CDC 6600 - Why so awesome?

James Vess theevilapplepie at
Thu Jun 23 22:28:39 CDT 2016

Hey guys,

I was looking and found that the Tektronix 4010 is a calligraphic display,
for which I found a video!

Let me know if it bares a resemblance to the display on the 6600

On Wed, Jun 22, 2016 at 10:32 AM, Swift Griggs <swiftgriggs at>

> On Tue, 21 Jun 2016, Chuck Guzis wrote:
> > > - It had some wicked cool "demos", to cop a C64 term. (ADC, PAC, EYE)
> > Those were mostly toys to amuse the CEs, like the baseball game BAT.
> I was trying to find some video of one of those actually running. I wanted
> to see how the "calligraphic displays" painted the graphics. Do you happen
> to know why they went with two displays like that? Did the two have
> different purposes?
> > Chess 3.0 was implemented on Northwestern's machine and probably was the
> > first computer chess program of note.  This was before kids thought that
> > computer games were *cool*.  I never developed a taste for computer
> > gaming.
> Most folks I know who were in their 20s or 30s in the 60s or 70s didn't,
> either. However, computer games were the "hook" that got a lot of people
> like me interested in computing as children. I instantly became more
> interested in creating the games, not just playing them.

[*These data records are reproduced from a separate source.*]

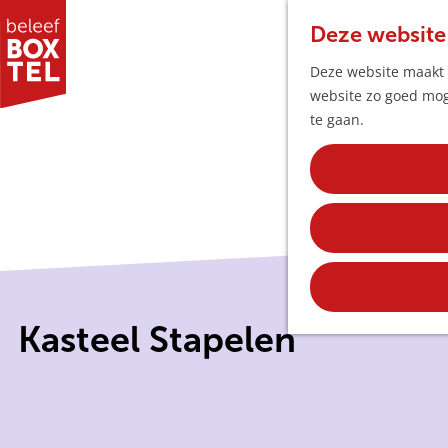
Deze website
Deze website maakt g
website zo goed moge
G
te gaan.
a
n
a
a
r
d
e
h
Kasteel Stapelen
o
m
e
p
a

I've known a lot
> of others with the same sort of instincts.
> > Much of the architectural concept was shared with IBM 7030 STRETCH
> > (another system worth researching).
> Hmm, I've never heard of it. I'll check it out. Thanks.
> > > - It wasn't DEC and it wasn't IBM and it was faster than both when it
> hit
> > >   the street?
> > With a 10 MHz clock.
> Impressive.
> > It had several *cool* OSes, but really only two major ones for general
> > consumption (Special Systems Dvision had several more).  SCOPE (later
> > NOS/BE), pretty much initially a PP-resident OS based on the old
> > Chippewa Operating System--and NOS (was KRONOS, originally MACE),
> I tried to find some info on SCOPE, but it's very sparse. Did it have an
> interactive command line? What was your main "interface" to the OS?
> > started as a "bootleg" project by Greg Mansfield and (Dr.) Dave
> > Callender at Arden Hills.  (MACE stood for "(Greg) Mansfield's Answer to
> > Customer Engineering".
> Lots of great and interesting operating systems start as a reaction to the
> status quo or some idea they find abhorrent. UNIX and many variants
> certainly have. Ie.. Ken & Dennis working on side-projects while bored and
> demotivated by Multics, BSD guys reacting to AT&T clamping down, Linus
> reacting to his profs, Theo forking NetBSD, I could go on and on...
> UNIX: Born in rebellion.
> > Most batch programs written for SCOPE would run fine on MACE with few,
> > if any, modifications.
> Did Control Data sell both or was one from an alternative vendor?
> >  In retrospect, CDC keeping two operating systems (SCOPE was part of CPD
> > in Sunnyvale, while KRONOS stayed home in Arden Hillls) was probably a
> > strategic blunder, since much duplicate effort was wasted.  Eventually,
> > the two were merged into NOS (for Network Operating System).
> I found this PDF:
> It's interesting to me because of how "different" everything is. I'm not
> well versed in mainframe operating systems. It's interesting.
> > There aren't any alignment issues, since the CPU was only
> > word-addressable.  This was when a character was 6 bits (think IBM 709x,
> > UNIVAC 1100, etc.)  So a word with 10 characters was logical.
> I figured it was something like that, but I'm so used to 8-bit bytes and
> such. It takes a minute to adjust my thinking to a different base, but
> it's not that hard.
> > Given that PP words 12 bits (5 to a CM word) and there were 10 PPUs,
> > each executing at a speed 1/10th the CPU, it had a very pleasant sort of
> > symmetry.
> I suppose it doesn't matter as long as things factor out properly: no
> worries.
> > COMPASS was indeed advanced for its time, but then so was OS/360
> > assembly language.  Given that assembly was the lingua franca of system
> > programming, assemblers had to be good.  Most of the readability was due
> > to attention to detail by the programmer, not any particular language
> > feature.
> Well, the sample code I could find was particularly well put together by
> someone who knew they were doing. I'm a pretty poor ASM programmer, since
> the only one I ever put much effort into was for the M68k (which is really
> easy compared to some).  I've got a big crush on MIPS ASM but I never was
> any good with it. C ruined me. :-)
> > > ... Is super-readable, in fact, probably a bit more than several
> > > much-newer dialects on different platforms. There was one instruction
> > > "PROTECT" I found pretty interesting, too.
> > Where did you find that?  I've never heard of such an instruction.
> I was mistaken, it's only a control statement for COMPASS. It's actually
> in the PDF manual I was just looking at. It's used to "preserve a user's
> ECS field length between job steps."